— What is expected —
Lines with the word "LocalTask": copy all of them from the entries below.

— Data extracts —
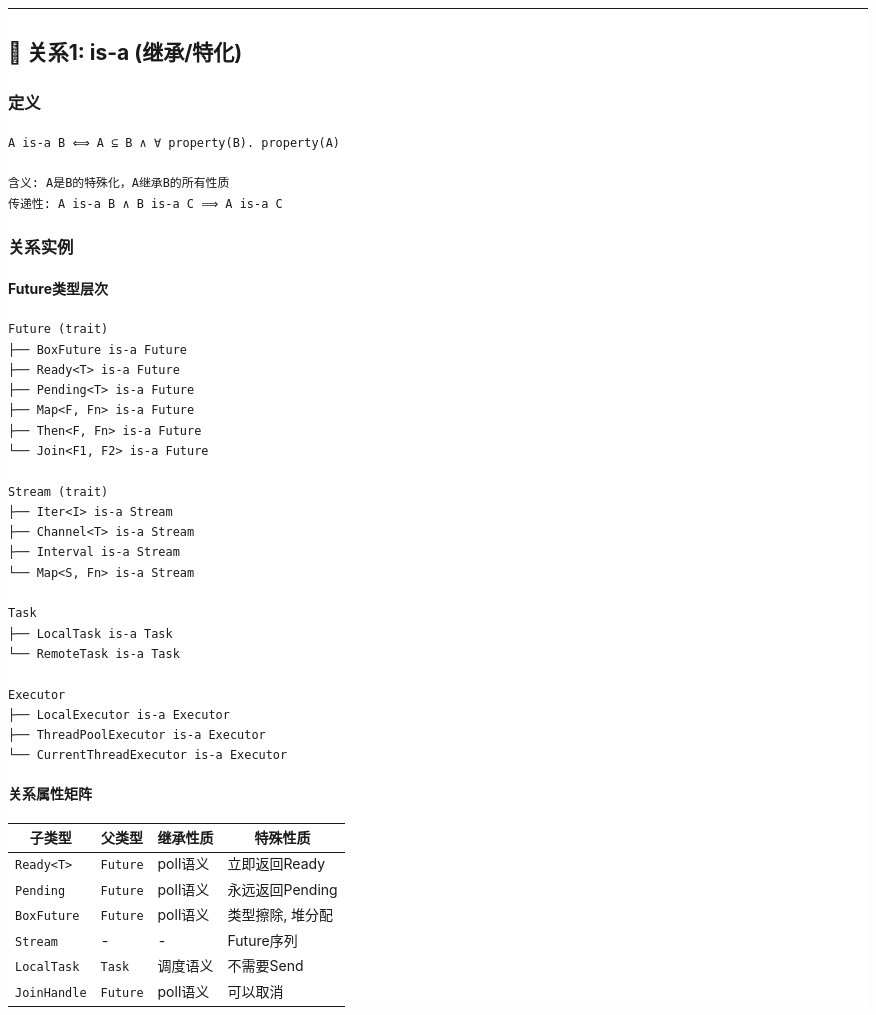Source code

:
 ```text
```

---

## 📐 关系1: is-a (继承/特化)

### 定义

```text
A is-a B ⟺ A ⊆ B ∧ ∀ property(B). property(A)

含义: A是B的特殊化，A继承B的所有性质
传递性: A is-a B ∧ B is-a C ⟹ A is-a C
```

### 关系实例

#### Future类型层次

```text
Future (trait)
├── BoxFuture is-a Future
├── Ready<T> is-a Future
├── Pending<T> is-a Future
├── Map<F, Fn> is-a Future
├── Then<F, Fn> is-a Future
└── Join<F1, F2> is-a Future

Stream (trait)
├── Iter<I> is-a Stream
├── Channel<T> is-a Stream
├── Interval is-a Stream
└── Map<S, Fn> is-a Stream

Task
├── LocalTask is-a Task
└── RemoteTask is-a Task

Executor
├── LocalExecutor is-a Executor
├── ThreadPoolExecutor is-a Executor
└── CurrentThreadExecutor is-a Executor
```

#### 关系属性矩阵

| 子类型 | 父类型 | 继承性质 | 特殊性质 |
|--------|--------|----------|----------|
| `Ready<T>` | `Future` | poll语义 | 立即返回Ready |
| `Pending` | `Future` | poll语义 | 永远返回Pending |
| `BoxFuture` | `Future` | poll语义 | 类型擦除, 堆分配 |
| `Stream` | - | - | Future序列 |
| `LocalTask` | `Task` | 调度语义 | 不需要Send |
| `JoinHandle` | `Future` | poll语义 | 可以取消 |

— Exercise solution —
├── LocalTask is-a Task
| `LocalTask` | `Task` | 调度语义 | 不需要Send |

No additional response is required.